**Questions on the material**:
[A] In the forum thread, why does the first poster ask where the data is stored when the Vector Store tool is used?
[B] Rewrite the passage of the forum thread that opens with the words containing "VAGR_ISK · April" and closes with "to these actions.", changing "snag" to "problem".

**Exercise text**:
>>>>>

Information used for embeddings using the OpenAI nodes

VAGR_ISK · April 23, 2024, 3:51pm

Hi Everyone,

I’ve been watching @tosinlitics’ amazing videos and experimenting with the Agent prompter. My process involved creating embeddings with the Vector Store tool and incorporating them into my agent prompter workflow. But I’ve hit a snag – when I checked my OpenAI account, I couldn’t find any of the vectors I thought I had stored. To add to the confusion, there’s no activity log or billing details related to these actions.

This raises a couple of questions for me: Firstly, where exactly is my data being stored when I use the Vector Store tool, considering it requires my OpenAI API key? And secondly, why isn’t my account reflecting any charges for the use of the GPT models?

Appreciate any help you can provide,

AG.

TosinLitics · April 24, 2024, 7:48am

Hi @VAGR_ISK!

Glad you are enjoying my content!

<<<<<

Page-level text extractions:
>>>>>

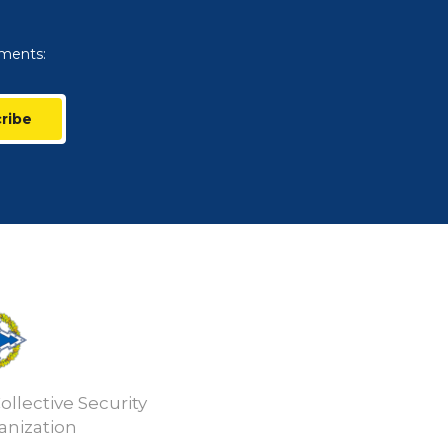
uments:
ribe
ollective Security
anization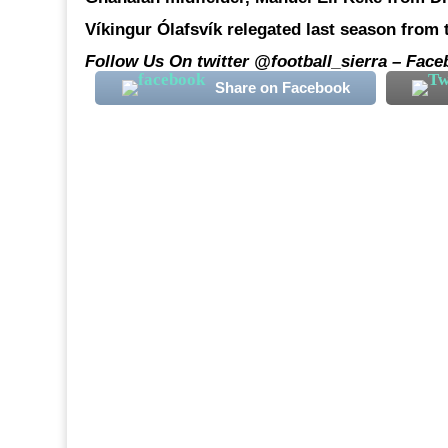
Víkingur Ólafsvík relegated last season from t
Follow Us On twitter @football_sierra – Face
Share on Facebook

<<<<<
>>>>>

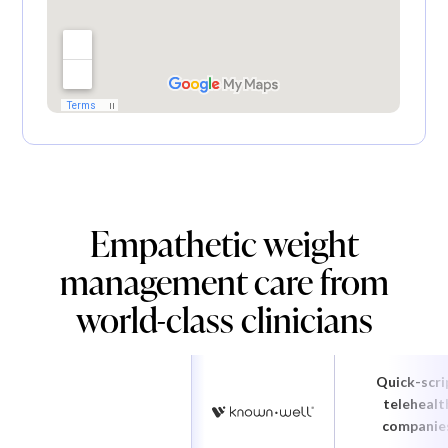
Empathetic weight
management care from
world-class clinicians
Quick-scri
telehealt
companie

<<<<<

**Numbered responses**:
[A] The poster cannot find the stored vectors in the OpenAI account, and there is no activity log or billing detail for these actions. The question arises because the tool requires the poster's OpenAI API key.

[B]
VAGR_ISK · April 23, 2024, 3:51pm

Hi Everyone,

I’ve been watching @tosinlitics’ amazing videos and experimenting with the Agent prompter. My process involved creating embeddings with the Vector Store tool and incorporating them into my agent prompter workflow. But I’ve hit a problem – when I checked my OpenAI account, I couldn’t find any of the vectors I thought I had stored. To add to the confusion, there’s no activity log or billing details related to these actions.